DMA launches e-MPS – a 'do not spam' list of email
addresses. CAUCE and other anti-spam groups decry
the service as useless window dressing intended to placate
legislators with ostensible industry
self-regulation and stave off legislation. In case anyone is
keeping score, CAUCE was right, the D.M.A. very wrong.
Kitts & Nevis diplomat Jonathan Randall Curshen arrested and
charged by U.S. Securities and Exchange Commission with spam-based pump
& dump stock manipulation.
The cases were eventually tried in 2003 and 2006, and settled in
James Sheret Jr. and Glenn Conley charged by U.S. Securities and
Exchange Commission with spam-based pump & dump stock manipulation
with phony "AOL Investment Snapshot" branding.
Federal bill HR 3113 Unsolicited Electronic Mail Act of 2000 introduced to congress with companion bill S. 2542 Controlling the Assault of Non-Solicited Pornography and Marketing Act of 2000. Neither passes into law.
Washington state anti-spam law ruled to be violating the U.S. constitution, the case against Jason Heckel (dba Natural Instincts) was dismissed; the decision was eventually reversed.
A survey revealed that Internet users did not trust marketers to self-regulate against spam (not much has changed, since)
China noted to be a worrisome new source of spam.
The ILoveYou virus was launched, it eventually infected 10% of all computers on the 'net.
A Tidbits.com survey finds 7% of respondents receive more than 71 spam messages per week, 40 percent receive 10 or fewer spam messages in the same time period.
Colorado bill HB 1309 "Colorado Junk Email Law" becomes state law.
The California state anti-spam law ruled is ruled unconstitutional in the Ferguson vs.
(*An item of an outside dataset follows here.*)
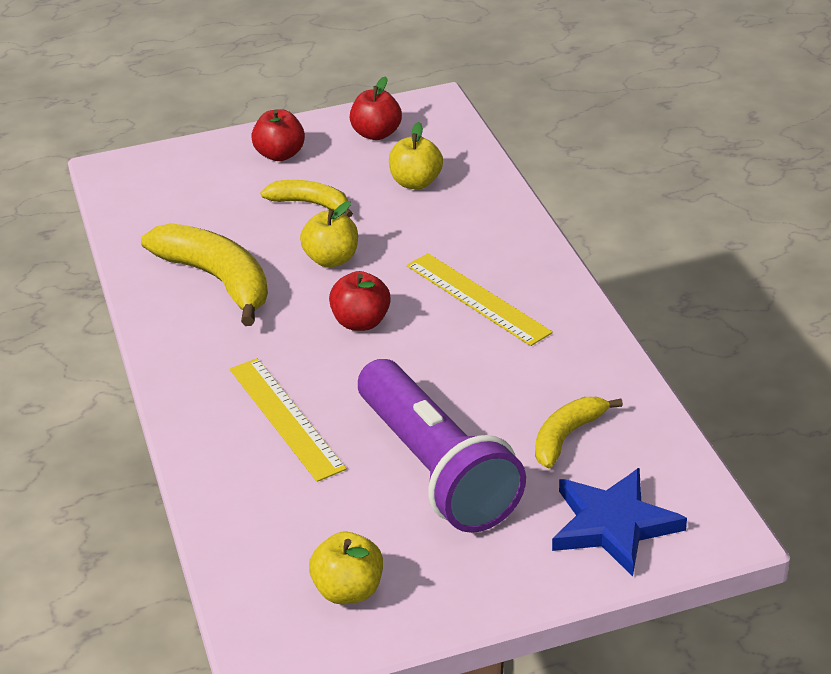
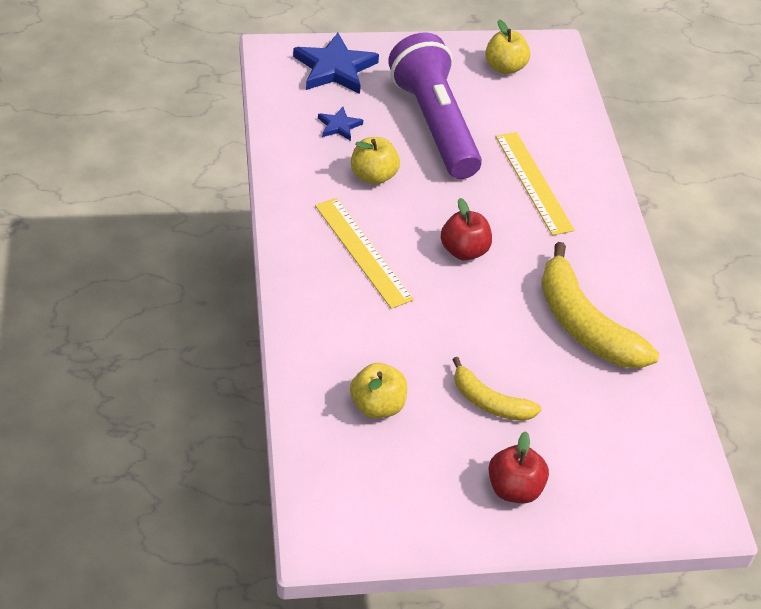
camera: 175 degrees left, 10 degrees up
(332, 259) = (478, 324): yellow apple -> yellow apple (373, 176)
(376, 134) = (401, 497): red apple -> none
(567, 436) = (339, 126): yellow banana -> blue star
Friendfinder suit.
Denmark passes a national anti-spam law.
Harris Interactive files a law suit against AOL, HotMail, MSN, Qwest, and several other ISPs for blocking HI email, citing use of Mail Abuse Prevention System (MAPS) Real-time Blacklist (RBL).
Yesmail files suit, gets a restraining order against their inclusion on the MAPS RBL.
Yesmail & MAPS arrive at a mutual agreement, lawsuit withdrawn
Symantec invests $18 million in spam-filtering company Brightmail
Harris Interactive settles law suit against AOL, HotMail, MSN, Qwest, et al.
The U.S. Federal Trade Commission sends letters to 1,000 spammers, warning their chain letter spam scheme was illegal and instructing them to stop promoting their chain letters, to return any money they had received by participating in the program, and to forward a copy of the FTC's warning letter to everyone they had spammed.
Newly formed anti-spam organization Spamhaus exposes AT&T Pink Contract with Nevada Hosting. Nevada subsequently refused service.
24/7 Media sues MAPS, wins Temporary Restraining Order, preventing blacklisting of their IPs.
Media3 Sues MAPS for RBL Listing
Register.com wins a lawsuit against Verio over Verio's spamming of email contacts in WHOIS records.
Verizon was taken offline briefly by spam.